Holy cow! I'm in Paris!

This one's for Pico...

So, this morning I was riding the bus up to the Bibliothèque Nationale and remembered Pico's advice (Don't forget to wake up every morning and say "Holy ____, I'm in Paris!"). As we drove northwest out of the Place Denfert-Rochereau, we passed the Observatoire de Paris and the Cimitière Montparnasse. Moments later, I could see the infamous Tour Montparnasse (Montparnasse Tower)--the only skyscraper in Paris proper, about which Parisians have been complaining since it was built.

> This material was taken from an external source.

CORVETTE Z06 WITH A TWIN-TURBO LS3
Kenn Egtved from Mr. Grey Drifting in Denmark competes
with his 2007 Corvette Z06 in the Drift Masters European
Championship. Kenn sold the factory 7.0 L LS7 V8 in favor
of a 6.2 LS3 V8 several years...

Passing through the 6th arrondissement into the 7th, the Eiffel Tower appeared over the rooftops.

Moments later, the bus crossed the Seine on the Pont Royal (Royal Bridge), providing a gorgeous view of the Grand Palais and the waterfront, with the Eiffel Tower seeming to emerge from the Musée d'Orsay. I quickly turned my head as we entered the 1st arrondissement through the south gates of the Louvre. Going through the Place du Carrousel, I had the difficult choice of looking to the right at I.M. Pei's Pyramid and the Musée du Louvre, or looking to the left at the great Parisian trilogy--the Arc du Triomphe du Carrousel, the Arc de Triomphe, and the Grande Arche de la Défense (when viewed from this location, the three line up perfectly, with no buildings obstructing the view of any of them).

After passing through the north gates of the Louvre, we went past the Palais Royal and the Comédie-Française (or as I like to think of it, the Theatre-that-Molière-built). This put us on the avenue de l'Opéra, which affords the best possible view of the Palais Garnier (the old home of the Paris Opéra and the theatre in which "Phantom of the Opera" supposedly took place).

The ride home at the end of the day takes a slightly different route, offering me additional views of Obelisk in the Place de la Concorde and the Palais Bourbon, home of the Assemblée Nationale (the equivalent of the US House of Representatives).

Yes, we love the food here, the weather's been better than I expected, and the people are great. The museums here hold some of the world's greatest art, too. But the greatest work of all has to be the city itself. When you come to visit, be sure to spend time just looking at the city. Ride the buses when you can, so you can watch the neighborhoods pass by and get a feel for what it's like to live amongst all these monuments.

Oh yeah, and be sure to say, "Holy (fill in the blank), I'm in Paris!"